Her work provides oppertunity for audiences to consider that which we have collectively accepted as 'normal' by causing a kind of double-take when we look at the objects she has made.

Monday, January 07, 2008

Louise Bourgeois


One of my favoutite artists, Louise Bourgeois currently has a major retrospective exhibition at the Tate Modern. Bourgeois' lengthy career spans seven decades: she was born in Paris in 1911, moving to New York in 1938 where she still lives and works. Over these momentous years, she's been associated with many of the big art movements, such as surrealism and abstract expressionism, but still, her work crosses boundaries, defies categorisation and makes it's own definitions.

Bourgeois has drawn her own path through this timeline. She’s developed her own approach and attitude to art, sometimes familial, sometimes womanly, sometimes terrifying. In 2002 when asked about art's future role in an interview in DIE ZEIT magazine, she answered, “Making people see reason”.

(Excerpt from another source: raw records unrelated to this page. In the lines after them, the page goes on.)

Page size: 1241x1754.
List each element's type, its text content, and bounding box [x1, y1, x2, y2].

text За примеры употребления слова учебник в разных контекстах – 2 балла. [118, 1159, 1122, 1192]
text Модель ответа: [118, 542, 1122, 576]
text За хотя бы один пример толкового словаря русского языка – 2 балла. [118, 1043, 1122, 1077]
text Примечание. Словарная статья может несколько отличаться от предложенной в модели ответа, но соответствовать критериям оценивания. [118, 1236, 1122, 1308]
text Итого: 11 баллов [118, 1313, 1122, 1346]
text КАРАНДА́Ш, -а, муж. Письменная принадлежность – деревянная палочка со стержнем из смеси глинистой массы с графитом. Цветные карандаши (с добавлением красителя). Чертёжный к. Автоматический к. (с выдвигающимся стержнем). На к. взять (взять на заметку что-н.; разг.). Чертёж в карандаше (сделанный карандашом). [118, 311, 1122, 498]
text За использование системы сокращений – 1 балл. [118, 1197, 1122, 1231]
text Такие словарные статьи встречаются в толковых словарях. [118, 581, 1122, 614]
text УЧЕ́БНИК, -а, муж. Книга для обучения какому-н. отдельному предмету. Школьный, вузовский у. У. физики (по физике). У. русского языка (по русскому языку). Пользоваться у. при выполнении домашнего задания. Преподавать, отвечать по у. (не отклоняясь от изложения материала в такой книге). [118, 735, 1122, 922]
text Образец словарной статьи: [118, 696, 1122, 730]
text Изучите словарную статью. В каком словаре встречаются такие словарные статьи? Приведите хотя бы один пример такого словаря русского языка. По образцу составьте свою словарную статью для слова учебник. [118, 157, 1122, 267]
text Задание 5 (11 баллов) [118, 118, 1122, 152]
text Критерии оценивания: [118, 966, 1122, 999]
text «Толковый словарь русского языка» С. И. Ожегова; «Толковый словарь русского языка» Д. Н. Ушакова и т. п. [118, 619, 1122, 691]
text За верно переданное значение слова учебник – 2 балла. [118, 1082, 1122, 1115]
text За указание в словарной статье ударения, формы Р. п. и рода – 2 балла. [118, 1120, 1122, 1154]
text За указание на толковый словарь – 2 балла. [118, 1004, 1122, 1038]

Wednesday, November 28, 2007

Junk Lovette


'Junk Lovette' is an exhibition of art and design objects made using recycled materials at M.A.D (Make a Difference) Gallery in Newtown run by the guys from Reverse Garbage in Marrickville.
Reverse Garbage has been operating since 1975 and is a great resource for teachers, set designers and artists. They stock industrial excess such as plastics, stationary, fabrics, old computers and wood. Odd stuff can be found like a bin full of wooden doorknobs, swathes of leather and rolls of paper as well as display mannequins and shelving.
Reverse Garbage aims to decrease human impact on the environment while developing imagination and creativity.

Tuesday, November 27, 2007

All That Remains


Julie Shiels has a background in print making. Back in the 80s she was a member of Another Planet Posters, a group that made silkscreens with a clear political message. These days her work is more whimsical, somewhat gentler.
She describes three different sorts of practice: discarded, boxed in, and postings. All still happen on the street and they're entirely ephemeral: words like You Never Think It Will Happen To You stencilled on a discarded mattress, Back Soon and On the Brink on cardboard boxes.